Sirte exodus as Red Cross warns of medical emergency

DNE
DNE
6 Min Read

SIRTE: Streams of civilians fled Moammar Qaddafi’s besieged home town of Sirte on Sunday as the international Red Cross warned of a medical emergency and the battle for the fugitive strongman’s bastion raged.

An AFP reporter at a mosque field hospital west of the city said hundreds of Sirte residents were fleeing in packed vehicles, with some people even sitting on top of possessions piled high in the rear of pick-ups.

"There are so many rockets now. Yesterday there were a lot of attacks. We just could not stay any longer," Ali Faraj said as a National Transitional Council fighter checked his identity and those of women and children crammed in his car.

A Red Cross team, which delivered desperately needed supplies to medics in the besieged coastal city on Saturday, said the hospital had come under rocket fire as new regime forces stepped up their assault on Qaddafi diehards.

A large force of NTC fighters pushed in from the south to lay siege to the Ouagadougou Conference Centre, a showpiece venue close to the Ibn Sina hospital where Qaddafi hosted the launch of the African Union.

Intense exchanges raged for at least two hours despite pleas from the Red Crescent for a lull while the International Committee of the Red Cross team made its delivery, NTC fighters said.

"It’s a dire situation," ICRC team leader Hichem Khadhraoui told AFP.

Staff at the Ibn Sina hospital told the team that "because of lack of oxygen and fuel for the generator, people are dying."

Other wounded or ill people cannot get to the hospital because of the fighting and NATO air strikes, Khadhraoui added.

"Several rockets landed within the hospital buildings while we were there. We saw a lot of indiscriminate fire. I don’t know where it was coming from," he said.

After the ICRC team went in, NTC fighters launched a ferocious attack with rockets, anti-tank cannons and machinegun fire from a position less than a kilometre (half a mile) from the hospital.

Qaddafi loyalists responded with mortar and sniper fire.

"We were surprised" that the attack took place while the team was visiting, Khadhraoui said, adding that they had "contacted all parties to say we were going in."

The hospital’s water tower was hit, forcing staff to bring in water from outside, he said.

East of Sirte on Sunday, NTC fighters returning from the front said they had captured a neighborhood in the southwest of the city which was home to many Qaddafi clansmen.

"Ninety-five percent of Buhadi is under our control," fighter Drisi Mayar said.

"This was a stronghold of Qaddafi. A lot of his relatives and clan members lived there. There was a small military base. We took control yesterday. We had small clashes but it is under our control."

Hundreds of vehicles also streamed out of Sirte on the eastern front during a lull in fighting on Sunday.

One man leaving with his family who gave his name only as Muftah said: "The situation is absolutely pathetic, especially in the hospitals. We have no oxygen, no medicines. Wounded people die even before reaching the hospital.

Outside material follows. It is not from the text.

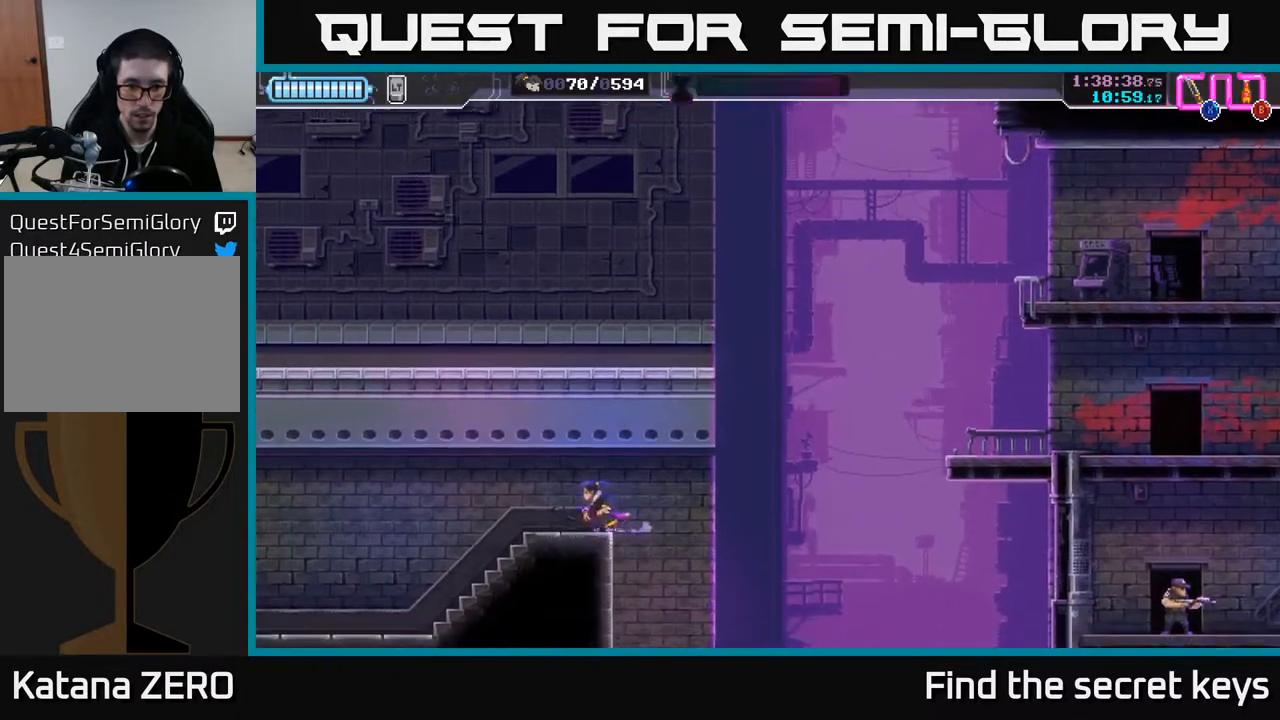
{"buttons": [], "left_stick": "center", "right_stick": "center", "events": [[300, "left_stick", "right"], [467, "left_stick", "center"]]}
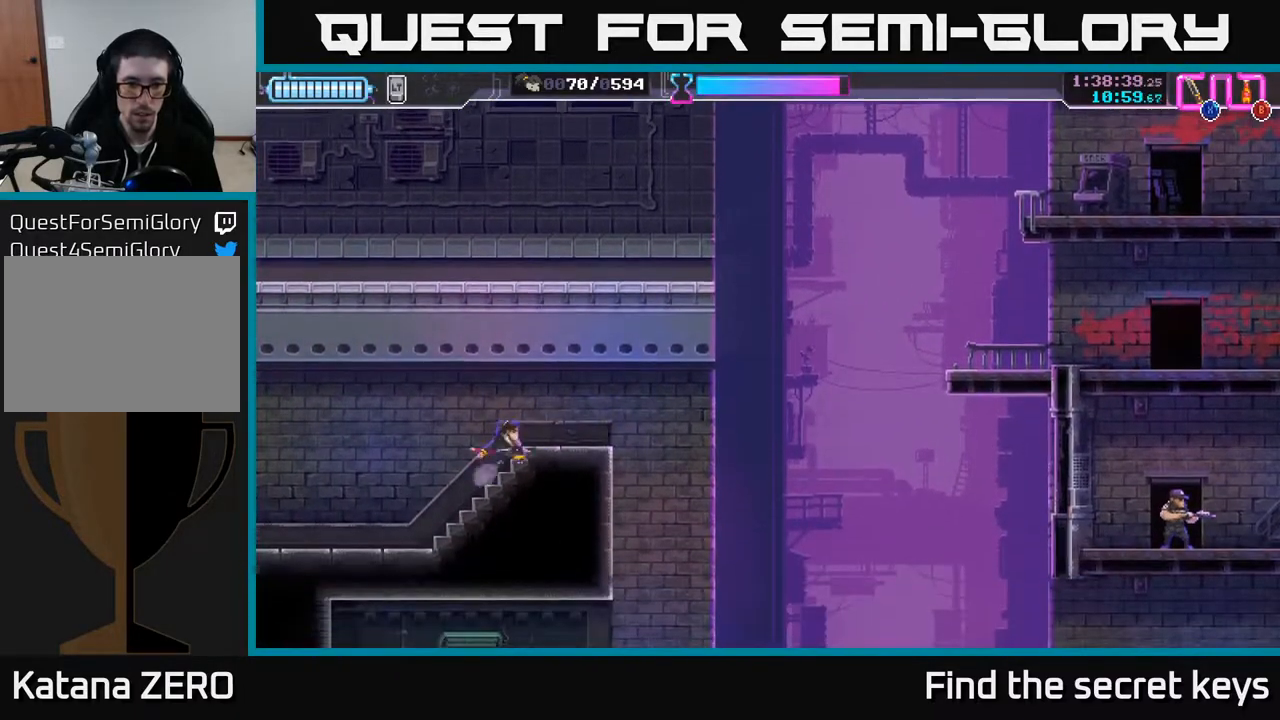
{"buttons": ["A"], "left_stick": "down-right", "right_stick": "center", "events": [[333, "left_stick", "right"], [383, "A", "down"], [467, "left_stick", "down-right"]]}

"Many people have broken open the pharmacies in the city to bring medicines to the hospital but even that is exhausted now."

The ICRC had been trying for weeks to enter Sirte, which has been under siege by NTC forces since the middle of last month.

It had sought to bring medical supplies in by boat but abandoned that idea because of security concerns. Sirte’s port is now in the hands of NTC forces and there has been fierce fighting around it since its capture.

Khadhraoui’s team on Saturday included a doctor, a first aid medic and a logistician, he said. It delivered about 150 body bags and 300 "war wounded kits" consisting of drips, drugs, gauze and other medical equipment.

The team did not tour the wards or carry out a full assessment of the hospital’s medical needs but hopes to return soon to bring in more supplies. "Oxygen is the main thing they asked for," Khadhraoui said.

Some of the hundreds of residents fleeing Sirte said there had been civilian casualties when residential buildings were hit, either by artillery fire from besieging new regime forces or by NATO air strikes.

"I left with my family as we are caught between NATO bombings and shelling by rebels. NATO, in particular, is bombing at random and is often hitting civilian buildings," a man who gave only his first name, Ali, said.

A rocket killed two children on Saturday when their family joined the desperate exodus.

The two children killed "were torn to pieces," said Ahmed Abu Aid, a field medic on the western side of Sirte. "They collected the body parts in bags."

Redwan Abdulrahim, his small truck piled high with suitcases and other possessions as he drove out on the coast road to the west, said the situation in Sirte had become intolerable.

"It was really bad. We didn’t know where the bullets and rockets were coming from."